Tu retombais comme un caillou élevé par l’air épuré du ballon, puis livré à lui-même par l’éclatement de son aspiration. Prisonnière de ton corps, tu volais de mains en mains, de nudités en nudités, sans pouvoir te fixer sur l’une d’elles. Rassasié de corps dévêtus, je te perdais sans regret.

La brèche dans la palissade est là, devant moi, trou noir entouré de dents sorties de l’obscurité. Je m’y glisse avec lenteur en prenant garde de ne pas y accrocher mes vêtements. Un jour j'y ai laissé un morceau du cuir chevelu, comme ces moutons qui guirlandent de laine les fils de fer barbelés ou les épines des haies. Il y a bien une autre entrée, à une centaine de mètres, mais il s'y tient un gardien que je ne veux pas voir. Son costume de flanelle défraichie et sa moustache roussie par le tabac le rendent repoussant. Je suis passé la première fois devant sa porte et il m’a abordé en homme dérangé dans son travai1.

_ Qu’est-ce que vous voulez ? Vous ne voyez pas que c’est un jardin abandonné, s’était-il écrié en montrant l’entrée envahie par des herbes violacées et des cailloux aux arêtes aiguës. Un jardin abandonné n’a rien à livrer. Il doit rester abandonné. Le gardien aussi est abandonné. La ville nous abandonne.

Bien qu'il semblait ne pas prendre en sympathie immédiate les rares amateurs de son square, il avait été ravi de me trouver pour raconter ses malheurs. Il habitait une petite grotte à l'entrée masquée par des plantes grimpantes qu'il fallait écarter du bras pour apercevoir la porte. Pour subvenir aux besoins immédiats, le jardin lui fournissait le bois de chauffage et les sièges travaillés dans les cailloux mous qui encombraient les endroits où la flore était plus dense et pourrissait chaque année.

_ Chaque fois que je vais au guichet des gardiens percevoir mon mois, me dit le gardien, une demi-journée suffit à peine pour retrouver mes papiers. Personne ne pense à m'augmenter. On a même parlé de raser le jardin, mais comme il est abandonné, personne n'y pense vraiment. L'abandon n’a rien à faire dans l’esprit des représentants municipaux qui sont occupés à détruire des maisons encore habitées.

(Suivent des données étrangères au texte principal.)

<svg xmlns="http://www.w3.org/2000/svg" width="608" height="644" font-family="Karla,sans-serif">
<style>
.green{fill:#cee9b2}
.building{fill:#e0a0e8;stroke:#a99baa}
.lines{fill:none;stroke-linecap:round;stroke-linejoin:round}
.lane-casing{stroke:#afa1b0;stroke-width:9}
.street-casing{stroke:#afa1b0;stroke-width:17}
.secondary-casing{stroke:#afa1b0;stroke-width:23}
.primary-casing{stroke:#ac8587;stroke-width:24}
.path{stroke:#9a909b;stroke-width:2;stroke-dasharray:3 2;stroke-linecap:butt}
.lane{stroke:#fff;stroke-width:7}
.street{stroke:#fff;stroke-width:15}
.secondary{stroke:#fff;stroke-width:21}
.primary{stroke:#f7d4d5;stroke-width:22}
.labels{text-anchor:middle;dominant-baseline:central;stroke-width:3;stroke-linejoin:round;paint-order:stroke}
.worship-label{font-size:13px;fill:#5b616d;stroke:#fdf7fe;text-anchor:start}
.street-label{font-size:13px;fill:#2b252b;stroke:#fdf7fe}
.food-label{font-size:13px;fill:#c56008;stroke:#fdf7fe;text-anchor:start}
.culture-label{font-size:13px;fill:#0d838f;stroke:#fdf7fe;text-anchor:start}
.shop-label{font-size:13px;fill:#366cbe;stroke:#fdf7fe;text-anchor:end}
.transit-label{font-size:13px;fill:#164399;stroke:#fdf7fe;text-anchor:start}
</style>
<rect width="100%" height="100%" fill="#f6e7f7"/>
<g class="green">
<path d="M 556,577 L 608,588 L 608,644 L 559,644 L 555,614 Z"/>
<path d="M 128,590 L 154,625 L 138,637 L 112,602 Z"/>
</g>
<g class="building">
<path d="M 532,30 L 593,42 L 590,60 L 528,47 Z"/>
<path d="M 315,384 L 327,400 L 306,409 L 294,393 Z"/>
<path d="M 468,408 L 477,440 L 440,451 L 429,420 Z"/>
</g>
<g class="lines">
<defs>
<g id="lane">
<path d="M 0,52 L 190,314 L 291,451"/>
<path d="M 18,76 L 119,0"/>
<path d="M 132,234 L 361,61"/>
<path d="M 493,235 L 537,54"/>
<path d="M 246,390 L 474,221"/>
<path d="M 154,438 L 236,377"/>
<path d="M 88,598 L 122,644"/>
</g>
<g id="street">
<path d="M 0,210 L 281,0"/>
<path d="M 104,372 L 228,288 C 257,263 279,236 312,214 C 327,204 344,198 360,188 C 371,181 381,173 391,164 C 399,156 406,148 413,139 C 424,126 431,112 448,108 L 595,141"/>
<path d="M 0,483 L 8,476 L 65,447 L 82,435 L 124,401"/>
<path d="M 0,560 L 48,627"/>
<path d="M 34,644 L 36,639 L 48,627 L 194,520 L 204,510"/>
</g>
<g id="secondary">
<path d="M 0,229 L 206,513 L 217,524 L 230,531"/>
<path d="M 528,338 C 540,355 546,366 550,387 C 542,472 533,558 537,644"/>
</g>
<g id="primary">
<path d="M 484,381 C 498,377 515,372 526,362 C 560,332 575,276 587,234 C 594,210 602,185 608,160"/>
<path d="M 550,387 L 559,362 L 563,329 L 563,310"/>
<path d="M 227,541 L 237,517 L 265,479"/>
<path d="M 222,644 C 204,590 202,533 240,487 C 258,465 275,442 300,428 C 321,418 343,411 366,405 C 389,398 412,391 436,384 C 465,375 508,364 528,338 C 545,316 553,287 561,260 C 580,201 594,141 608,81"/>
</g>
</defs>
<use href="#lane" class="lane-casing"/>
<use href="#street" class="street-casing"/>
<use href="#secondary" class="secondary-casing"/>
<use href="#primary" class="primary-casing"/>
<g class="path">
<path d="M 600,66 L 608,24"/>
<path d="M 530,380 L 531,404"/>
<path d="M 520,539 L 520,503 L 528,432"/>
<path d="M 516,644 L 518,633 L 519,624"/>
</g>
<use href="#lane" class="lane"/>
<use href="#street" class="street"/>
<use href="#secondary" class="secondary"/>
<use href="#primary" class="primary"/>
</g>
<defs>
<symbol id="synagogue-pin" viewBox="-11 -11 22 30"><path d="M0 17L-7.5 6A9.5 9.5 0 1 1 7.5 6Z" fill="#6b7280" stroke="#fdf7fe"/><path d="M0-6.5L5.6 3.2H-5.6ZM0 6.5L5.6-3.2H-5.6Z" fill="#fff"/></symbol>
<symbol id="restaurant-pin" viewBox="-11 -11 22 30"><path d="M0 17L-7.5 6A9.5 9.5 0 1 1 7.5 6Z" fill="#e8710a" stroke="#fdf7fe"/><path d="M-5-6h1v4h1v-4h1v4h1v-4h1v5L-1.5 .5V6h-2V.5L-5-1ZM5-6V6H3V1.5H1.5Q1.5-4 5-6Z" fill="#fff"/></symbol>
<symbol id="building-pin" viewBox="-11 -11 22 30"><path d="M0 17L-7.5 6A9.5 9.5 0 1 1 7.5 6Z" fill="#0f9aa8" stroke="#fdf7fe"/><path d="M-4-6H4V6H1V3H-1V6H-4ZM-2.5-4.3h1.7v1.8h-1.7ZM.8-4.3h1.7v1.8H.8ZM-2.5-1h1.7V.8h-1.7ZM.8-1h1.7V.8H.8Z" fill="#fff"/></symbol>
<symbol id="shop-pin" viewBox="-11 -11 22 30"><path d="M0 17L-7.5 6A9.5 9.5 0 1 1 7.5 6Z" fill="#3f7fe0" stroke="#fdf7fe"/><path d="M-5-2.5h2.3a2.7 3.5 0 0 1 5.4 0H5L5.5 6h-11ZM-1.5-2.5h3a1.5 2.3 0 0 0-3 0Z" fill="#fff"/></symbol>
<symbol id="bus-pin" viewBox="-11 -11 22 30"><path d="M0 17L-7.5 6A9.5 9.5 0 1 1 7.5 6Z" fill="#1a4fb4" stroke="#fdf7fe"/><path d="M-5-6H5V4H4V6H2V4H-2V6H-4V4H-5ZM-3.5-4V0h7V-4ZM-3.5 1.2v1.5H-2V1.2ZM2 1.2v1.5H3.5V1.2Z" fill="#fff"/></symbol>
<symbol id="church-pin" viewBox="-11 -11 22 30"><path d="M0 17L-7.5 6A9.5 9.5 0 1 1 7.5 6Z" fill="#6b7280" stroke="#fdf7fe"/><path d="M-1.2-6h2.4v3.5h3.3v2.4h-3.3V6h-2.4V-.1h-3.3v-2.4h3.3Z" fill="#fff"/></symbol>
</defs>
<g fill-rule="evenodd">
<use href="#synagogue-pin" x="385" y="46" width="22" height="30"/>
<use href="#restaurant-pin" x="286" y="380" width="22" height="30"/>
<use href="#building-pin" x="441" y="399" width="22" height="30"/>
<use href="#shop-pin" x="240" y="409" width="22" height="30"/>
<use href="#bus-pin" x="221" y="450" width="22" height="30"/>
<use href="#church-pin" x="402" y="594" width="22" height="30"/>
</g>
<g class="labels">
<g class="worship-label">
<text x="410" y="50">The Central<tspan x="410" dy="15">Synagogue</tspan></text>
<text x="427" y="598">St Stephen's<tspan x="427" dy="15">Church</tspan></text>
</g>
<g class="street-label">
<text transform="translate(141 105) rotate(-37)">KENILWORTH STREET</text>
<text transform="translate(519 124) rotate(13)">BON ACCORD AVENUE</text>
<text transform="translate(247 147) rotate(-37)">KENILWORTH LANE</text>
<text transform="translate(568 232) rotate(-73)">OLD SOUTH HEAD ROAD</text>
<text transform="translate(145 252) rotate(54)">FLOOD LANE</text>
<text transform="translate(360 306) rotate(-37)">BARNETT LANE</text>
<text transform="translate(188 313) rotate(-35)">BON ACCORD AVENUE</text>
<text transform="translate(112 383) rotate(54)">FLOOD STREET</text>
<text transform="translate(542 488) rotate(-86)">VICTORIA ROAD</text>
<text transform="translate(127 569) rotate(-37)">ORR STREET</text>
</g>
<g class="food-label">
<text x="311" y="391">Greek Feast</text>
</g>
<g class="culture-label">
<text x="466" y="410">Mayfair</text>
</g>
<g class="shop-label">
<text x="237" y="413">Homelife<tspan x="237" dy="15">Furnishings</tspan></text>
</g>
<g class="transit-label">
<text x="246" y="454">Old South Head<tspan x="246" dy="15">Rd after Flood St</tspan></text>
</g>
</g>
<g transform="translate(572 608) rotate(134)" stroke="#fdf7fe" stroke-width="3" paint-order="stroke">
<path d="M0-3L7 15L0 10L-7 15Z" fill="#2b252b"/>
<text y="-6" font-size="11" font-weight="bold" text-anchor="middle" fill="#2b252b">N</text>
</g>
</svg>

Toi aussi, un jour, je t'abandonnerai. J'oublierai la chaleur de tes mains, le son de ta voix qui obsède mes nuits sans sommeil. Un matin devant la glace, je délaisserai le dessin de tes lèvres et n'y verrai plus que mon visage. Mes genoux ne recevront plus tes paumes tièdes qui m'obligeaient à me retourner dans le lit, Abandonnée. Comme je voudrais déjà t'avoir abandonnée sur un rivage vierge et m’en éloigner à grands coups de rames jusqu'à me perdre au-delà de l'horizon.

_ Vous ne pouvez savoir ce qu’est l'abandon, continuait le gardien d'un ton de confidence. Vous habitez des murs de pierre, l'air chauffé du souffle des autres. Les plantes environnent le jardin d’un vieux relent de verdure, un peu âcre, surtout au printemps quand le délaissement s'empare de nouvelles proies et gagne du terrain. Les autorités m’obligent à consolider les barricades, mais un jour elles éclateront et l'abandon se rependra dans la ville. Une ville morte, voilà ce qu'elle deviendra. Vous marcherez dans la ville comme des morts, à grandes enjambées osseuses et sonores. Le jardin s'emparera de la résonance de vos pas jusqu'à ce que vous étouffiez réellement. Vous mourrez abandonnés.